RONGADOGS

Written Response to
‘Cut’ by Sylvia Plath


By Liam Doyle

 

 

This is a written response to the poem ‘Cut’ by Sylvia Plath. ‘Cut’ is about a character who has accidentally sliced the top off their thumb with a knife and is describing how it feels and what it looks like. In this response I will discuss techniques the writer uses and the mood changes throughout the text.

In this poem the writer uses strong imagery through similes and metaphors. An example of a simile in this poem is “A flap like a hat” which gives the graphic image of a dead flap of skin from the thumb. An example of a metaphor in this poem would be “I step on it, clutching my bottle of pink fizz”.  ‘My bottle’ is a metaphor for her cut thumb, and the pink fizz is a metaphor for her blood flowing out of her thumb – like wine from a bottle.

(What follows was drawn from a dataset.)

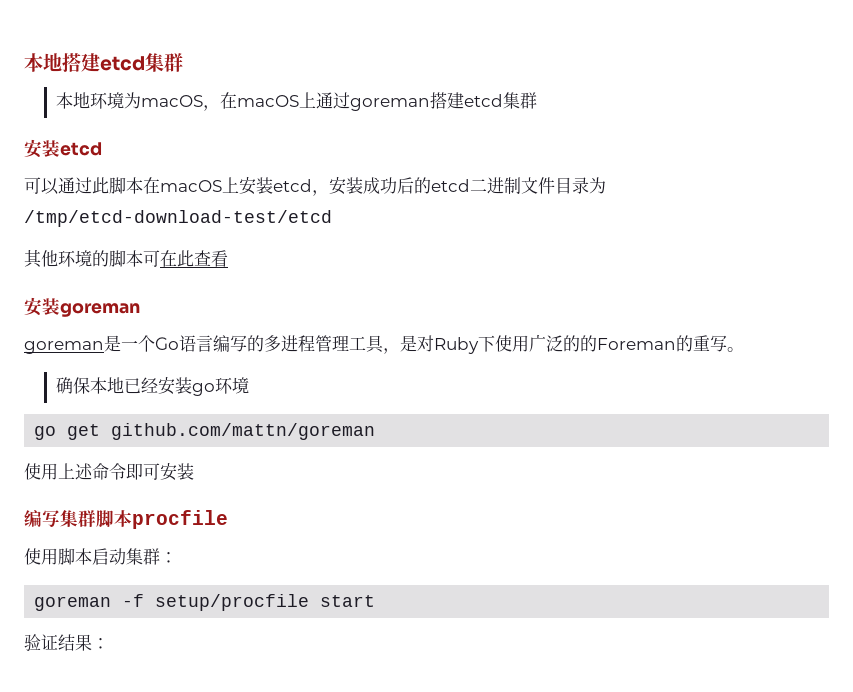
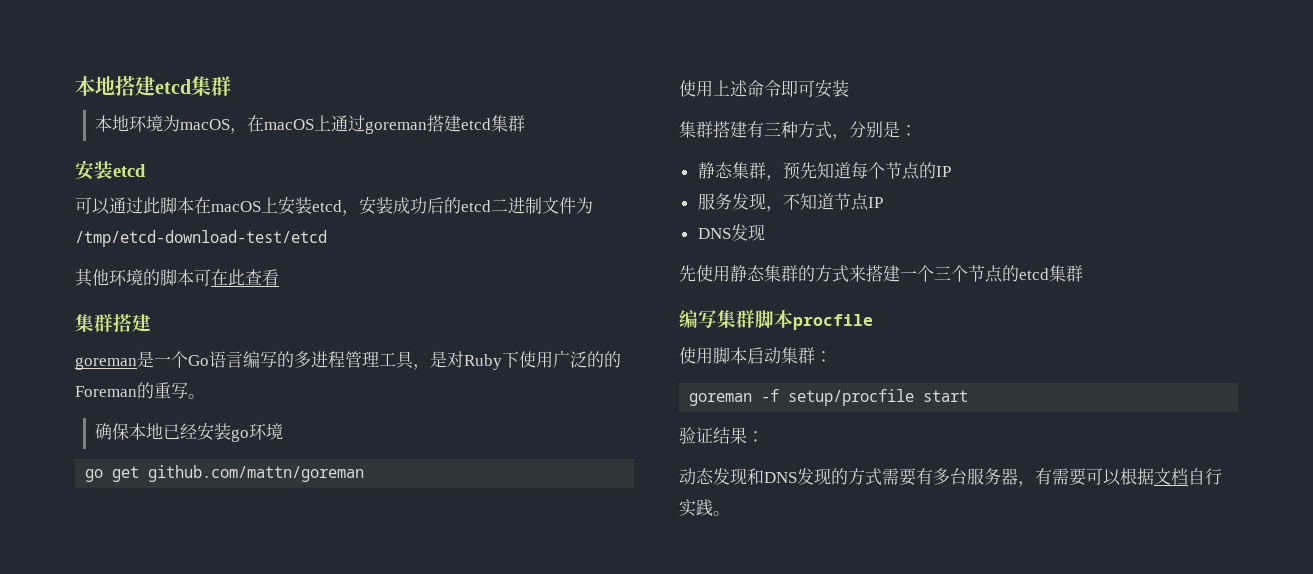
[555,177,589,194] 目录 -> (576, 205) none
[24,297,140,317] 安装goreman -> [75,314,151,332] 集群搭建
(194, 471) none -> [679,121,917,140] [697,162,951,181] [697,193,883,212] [697,224,765,241] [679,265,1083,283] // 集群搭建有三种方式，分别是： // 静态集群，预先知道每个节点的IP // 服务发现，不知道节点IP // DNS发现 // 先使用静态集群的方式来搭建一个三个节点的etcd集群
(109, 643) none -> [679,468,1222,487] [679,499,730,517] // 动态发现和DNS发现的方式需要有多台服务器，有需要可以根据文档自行实践。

Throughout the course of the poem the mood changes.  The mood changes from an initial celebratory/thrilling feeling from the character and gradually changes into a more concerned and worried mood.  An example of this initial thrill is in the first two lines of the first stanza; “What a thrill … my thumb instead of an onion”.  This beginning shows that the character is not worried by the injury, but rather intrigued and thrilled.  The mood, however, begins to change around the third stanza, which is shown in this quote;

“Oh my homunculus,

I am ill,

I have taken a pill to kill.”

From this stanza  I see that the character has come to a realization that this injury is not quote the thrill they had initially felt, but rather a sickening pain.  The poem’s mood stays relatively the same from that point until the end.

I feel that the poem ‘Cut’ by Sylvia Plath is, while a morbid and strange poem, a well-written poem which gets its points through effectively.  I think that this is because it has strong and effective imagery throughout, and is well worded.  This has been my written response to the poem ‘Cut’ by Sylvia Plath.